“Oh, but I couldn’t!” cried Anna. She was so intensely relieved to find that, as yet, she was not suspected, that much of her courage and boldness came back. “And, of course, I shouldn’t, unless they asked me, and—and for mother’s sake it would be very foolish to—to get myself into a scrape when I needn’t.”
“But—but, Anna”—Anna’s speech left Kitty almost voiceless—“it is—it is so dishonourable, so dishonest, so—”
“No, it isn’t,” snapped Anna crossly. She bitterly regretted now that she had taken Kitty into her confidence. She had done it in a moment of panic when she felt that detection was certain, and she must get help from somewhere. As soon as she knew that she was not suspected her courage and hopes had rallied. “You need not mind; you will be cleared; and they can’t find and punish any one else, for there is no one else to find, so it can’t do any one any harm.”
“There is Lettice,” said Kitty coldly. “You know you can’t trust her, and if she tells, things will look ever so much worse for you than—”
“I don’t think Lettice will tell,” interrupted Anna meaningly. “She knows that if she tells tales I can tell some too.”
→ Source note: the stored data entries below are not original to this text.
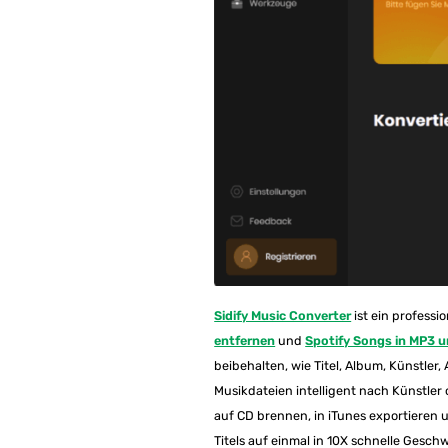
Sidify Music Converter
ist ein professi
entfernen
und
Spotify Songs in MP3 
beibehalten, wie Titel, Album, Künstler,
Musikdateien intelligent nach Künstler
auf CD brennen, in iTunes exportieren
Titels auf einmal in 10X schnelle Gesc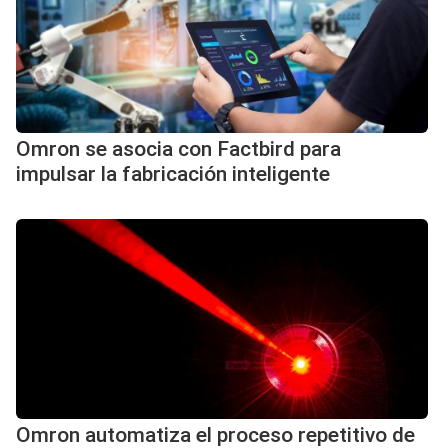
Omron se asocia con Factbird para
impulsar la fabricación inteligente
Omron automatiza el proceso repetitivo de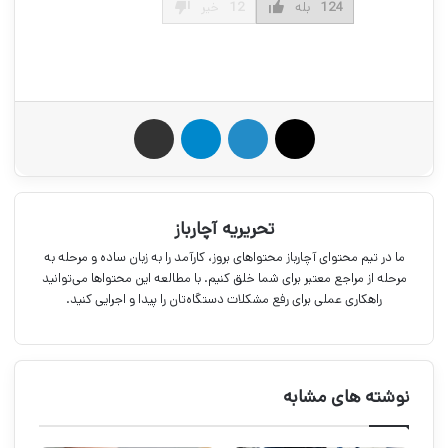
124
بله
12
خیر
X
لینکدین
تلگرام
اشتراک گذاری از طریق ایمیل
تحریریه آچارباز
ما در تیم محتوای آچارباز محتواهای بروز، کارآمد را به زبان ساده و مرحله به
مرحله از مراجع معتبر برای شما خلق کنیم. با مطالعه این محتواها می‌توانید
راهکاری عملی برای رفع مشکلات دستگاه‌تان را پیدا و اجرایی کنید.
نوشته های مشابه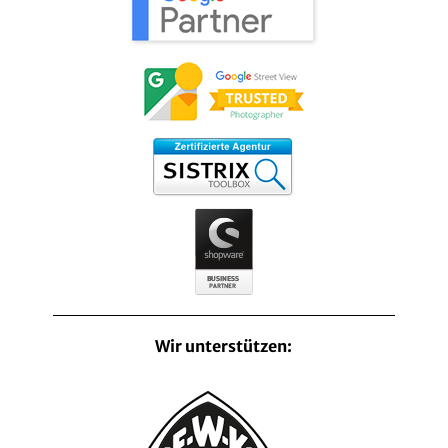
Wir unterstützen: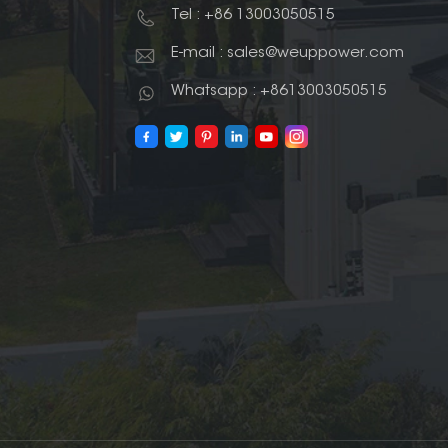
Tel : +86 13003050515
E-mail : sales@weuppower.com
Whatsapp : +8613003050515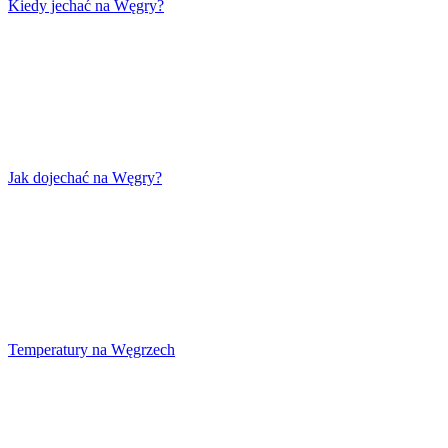
Kiedy jechać na Węgry?
Jak dojechać na Węgry?
Temperatury na Węgrzech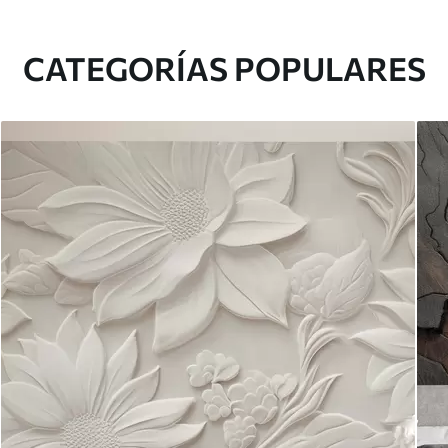
CATEGORÍAS POPULARES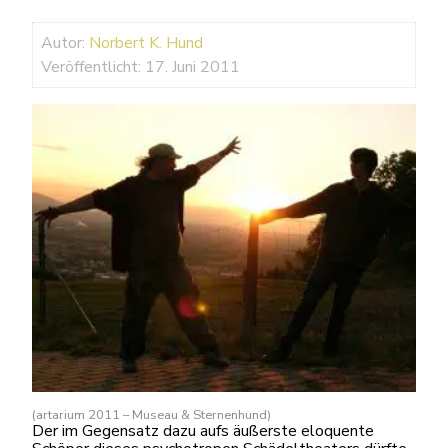
Autor:
Norbert K. Hund
Veröffentlicht: 17. Juni 2011
(artarium 2011 – Museau & Sternenhund)
Der im Gegensatz dazu aufs äußerste eloquente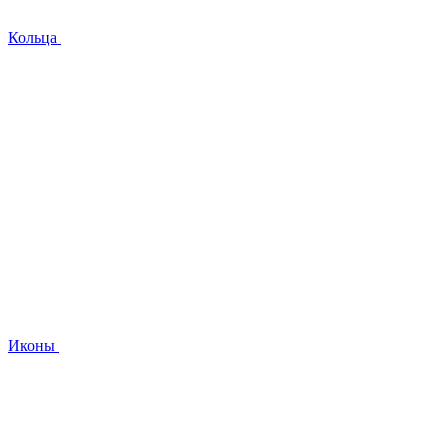
Кольца
Иконы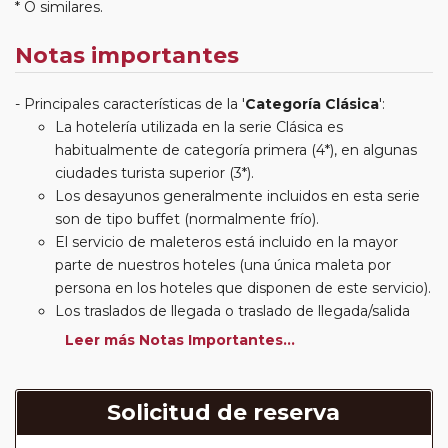
* O similares.
Notas importantes
Principales características de la '
Categoría Clásica
':
La hotelería utilizada en la serie Clásica es
habitualmente de categoría primera (4*), en algunas
ciudades turista superior (3*).
Los desayunos generalmente incluidos en esta serie
son de tipo buffet (normalmente frío).
El servicio de maleteros está incluido en la mayor
parte de nuestros hoteles (una única maleta por
persona en los hoteles que disponen de este servicio).
Los traslados de llegada o traslado de llegada/salida
estarán incluidos según itinerario.
Leer más Notas Importantes...
Usted podrá elegir, en muchos circuitos clásicos
Europeos, añadir a su reserva si lo desea el
suplemento de media pensión (incluirá un número de
Solicitud de reserva
almuerzos o cenas señalado en su itinerario).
“You count on other people having some honour, though you have none yourself,” said Kitty scathingly, and she turned away, choking with disgust. Anna made her feel positively ill. When she got to the door she stood and looked back. Her face was very white and stern, her eyes full of a burning contempt. “I do think, Anna,” she said slowly and scornfully, “that you are the meanest, most dishonourable girl I ever heard of in all my life. You are going to leave all the girls in the school under suspicion because you haven’t the honesty or courage to own up.”
“It isn’t anything to do with honesty,” muttered Anna, very white and angry and sullen. “You have no right to say such things, Kitty. If you didn’t do it, it can’t do you any harm; and if no one suspects me, it isn’t likely that I shall make them. I shan’t be telling a story. I simply shan’t say anything.”
“I see no difference between telling a lie and acting one,” flashed Kitty, and she walked back to her own room without another word. She had not been there long, though, before Anna came creeping in again.
“Kitty,” she said anxiously, “you won’t tell any one, will you, even if you are mad with me? You know I never said I—I—you accused me, but I didn’t say—”
“I am not a sneak,” said Kitty coldly. “Now go away. Go out of my room. I don’t like to see you near Betty. Go away, do you hear!” and Anna vanished again into the darkness.
Though strong and secure in her own innocence, Kitty awoke in the morning with the feeling weighing heavily on her that though the matter would soon be ended, yet something very painful had to be faced first. Kitty, though, was counting too much on her own guiltlessness, and the certainty of others believing in it; and she had more cause than she imagined for waking with a weight on her mind.